Yorkshire's roads under Tour de France spotlight
- Published
Yorkshire's local authorities have told the BBC it would cost more than £1bn to fix the region's road network and the backlog of repairs would take 11 years to complete.
The region's rutted roads will be under intense scrutiny this year as the Tour de France, the world's biggest cycling race, begins in Leeds on 5 July.
The problem is most acute in North Yorkshire, where the council has recently begged the government for an additional £5m "towards the cost of averting a crisis on the roads".
North Yorkshire County Council is responsible for more than half of the roads used in the Tour's two Yorkshire stages, and it is committed to spending at least £2m on bringing them up to scratch.
A total of eight Yorkshire councils have allocated £4m for repairs to the 241 miles (389km) of roads that the stars of the race will be using this summer.
This is the largest single expense associated with staging the event.
But with no additional money for event-related repairs coming from central government, Yorkshire's councils have had to simply rejig their existing highway maintenance programmes to prioritise roads along the route.
'Insufficient funding'
That means key routes around Harrogate, Leeds, Sheffield and York, as well as smaller roads in the Yorkshire Dales and elsewhere, will be resurfaced, but there is the knock-on effect of pushing other roads further down the schedule.

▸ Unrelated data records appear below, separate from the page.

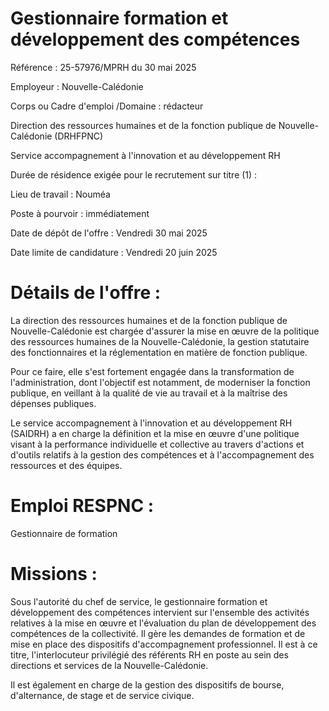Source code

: # Gestionnaire formation et développement des compétences

Référence : 25-57976/MPRH du 30 mai 2025

Employeur : Nouvelle-Calédonie

Corps ou Cadre d'emploi /Domaine : rédacteur

Direction des ressources humaines et de la fonction publique de Nouvelle-Calédonie (DRHFPNC)

Service accompagnement à l'innovation et au développement RH

Durée de résidence exigée pour le recrutement sur titre (1) :

Lieu de travail : Nouméa

Poste à pourvoir : immédiatement

Date de dépôt de l'offre : Vendredi 30 mai 2025

Date limite de candidature : Vendredi 20 juin 2025

# Détails de l'offre :

La direction des ressources humaines et de la fonction publique de Nouvelle-Calédonie est chargée d'assurer la mise en œuvre de la politique des ressources humaines de la Nouvelle-Calédonie, la gestion statutaire des fonctionnaires et la réglementation en matière de fonction publique.

Pour ce faire, elle s'est fortement engagée dans la transformation de l'administration, dont l'objectif est notamment, de moderniser la fonction publique, en veillant à la qualité de vie au travail et à la maîtrise des dépenses publiques.

Le service accompagnement à l'innovation et au développement RH (SAIDRH) a en charge la définition et la mise en œuvre d'une politique visant à la performance individuelle et collective au travers d'actions et d'outils relatifs à la gestion des compétences et à l'accompagnement des ressources et des équipes.

# Emploi RESPNC :

Gestionnaire de formation

# Missions :

Sous l'autorité du chef de service, le gestionnaire formation et développement des compétences intervient sur l'ensemble des activités relatives à la mise en œuvre et l'évaluation du plan de développement des compétences de la collectivité. Il gère les demandes de formation et de mise en place des dispositifs d'accompagnement professionnel. Il est à ce titre, l'interlocuteur privilégié des référents RH en poste au sein des directions et services de la Nouvelle-Calédonie.

Il est également en charge de la gestion des dispositifs de bourse, d'alternance, de stage et de service civique.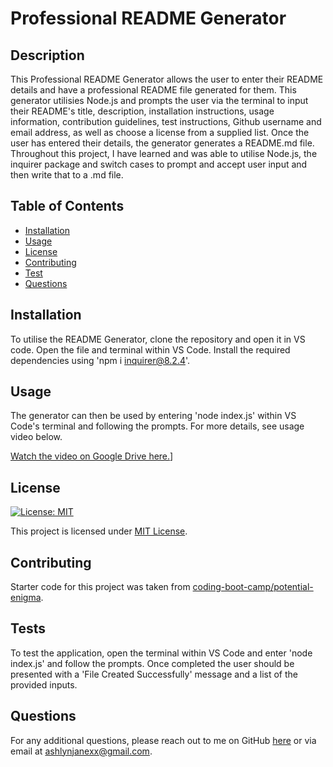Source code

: # Professional README Generator

## Description

This Professional README Generator allows the user to enter their README details and have a professional README file generated for them. This generator utilisies Node.js and prompts the user via the terminal to input their README's title, description, installation instructions, usage information, contribution guidelines, test instructions, Github username and email address, as well as choose a license from a supplied list.  Once the user has entered their details, the generator generates a README.md file. Throughout this project, I have learned and was able to utilise Node.js, the inquirer package and switch cases to prompt and accept user input and then write that to a .md file. 

## Table of Contents

- [Installation](#installation)
- [Usage](#usage)
- [License](#license)
- [Contributing](#contributing)
- [Test](#test)
- [Questions](#questions)

## Installation

To utilise the README Generator, clone the repository and open it in VS code. Open the file and terminal within VS Code. Install the required dependencies using 'npm i inquirer@8.2.4'.

## Usage

The generator can then be used by entering 'node index.js' within VS Code's terminal and following the prompts. For more details, see usage video below. 

[Watch the video on Google Drive here.](https://drive.google.com/file/d/1P9FtENVpuaYjOJVdr_oiVhOIv3CW9MsQ/view?usp=sharing)]

## License

[![License: MIT](https://img.shields.io/badge/License-MIT-yellow.svg)](https://opensource.org/licenses/MIT)

This project is licensed under [MIT License](https://opensource.org/licenses/MIT).

## Contributing

Starter code for this project was taken from [coding-boot-camp/potential-enigma](https://github.com/coding-boot-camp/potential-enigma).

## Tests

To test the application, open the terminal within VS Code and enter 'node index.js' and follow the prompts. Once completed the user should be presented with a 'File Created Successfully' message and a list of the provided inputs. 

## Questions

For any additional questions, please reach out to me on GitHub [here](https://github.com/ashlynmcgarry) or via email at ashlynjanexx@gmail.com.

The work is well under way - and some councils have chosen to fix poor roads near the route at the same time - but with new potholes appearing as fast as they are patched, many authorities are struggling to keep up.
"Insufficient funding for maintenance is not a problem unique to North Yorkshire, but I believe we feel the pain particularly badly," wrote council leader John Weighell in a letter to the Transport Secretary Patrick McLoughlin.
"We are vulnerable to extreme weather, and our dispersed population and rural economy make our minor roads particularly important.
"Added to this, the cars, HGVs and agricultural vehicles are getting heavier, and this has increased their impact on these minor roads."
Mr Weighell added that it would cost £332m to clear the council's road maintenance mountain, and even if it was cleared, he would still need £60m a year to keep the roads in good condition.
North Yorkshire, which has the country's third largest road network, currently receives £28m a year from the government for road repairs.
But as Mr Weighell admitted, bad roads are not limited to his patch, and neither are complaints about long-standing underinvestment and more recent cuts.
Peter Box, the leader of Wakefield Council and chairman of the Local Government Association's economy and transport board, told the BBC: "Unless something changes, we risk seeing large swathes of Britain's road network dangerously strewn with potholes and becoming so unsafe they will need to be shut completely."
'Improvements needed'
This stark warning is supported by the Asphalt Industry Alliance's Annual Local Authority Road Maintenance (Alarm) survey, which found in 2013 that one in five roads in England and Wales needs fixing, at a total cost of £10.5bn.
BBC Yorkshire asked the 11 local authorities responsible for the region's roads what they thought it would cost to repair them all, and nine responded.
The total, without Barnsley and Sheffield, came to £1.042bn.
To put that figure into context, it is more than most local authorities spend each year.
It is little wonder, then, that the sorry state of the nation's roads ranks so highly on taxpayers' lists of gripes.
Compensation claims from motorists who damaged their vehicles in potholes topped £32m in England and Wales last year.
The annual National Highways and Transport public satisfaction survey revealed that people rate the condition of the highway to be the most important transport service their local authority provides.
But the state of the roads is also the issue that provides the greatest "performance gap" between importance and satisfaction.
In Sheffield, for example, only 14% of people were satisfied with the city's road surfaces, with 81% dissatisfied. This may explain why the council has recently handed over all of its road maintenance work to private contractor Amey in a £1.2bn private finance initiative.
There is some good news, though, for Yorkshire's hard-pressed road crews: where they have fixed the highway, their work is appreciated.
Triathlon superstars Alistair and Jonathan Brownlee do most of their cycle training on the roads north of Leeds, and they have noticed a Tour dividend.
Olympic and double world triathlon champion Alistair said: "Lots of the roads up here are pretty bad, but it's been fantastic to ride on the roads where the Tour is going.
"Over the last six months, we've seen them putting new tarmac down, and we've enjoyed riding on it."
His younger brother Jonathan agreed.
"You can definitely notice the changes. The roads do need to improve, but it is happening," he said.
And with this year's Tour paying tribute to the 100th anniversary of the start of World War One by visiting the cobbled roads near the Belgian town of Ypres, Yorkshire's roads will definitely not be the bumpiest that the likes of Mark Cavendish and Chris Froome travel down.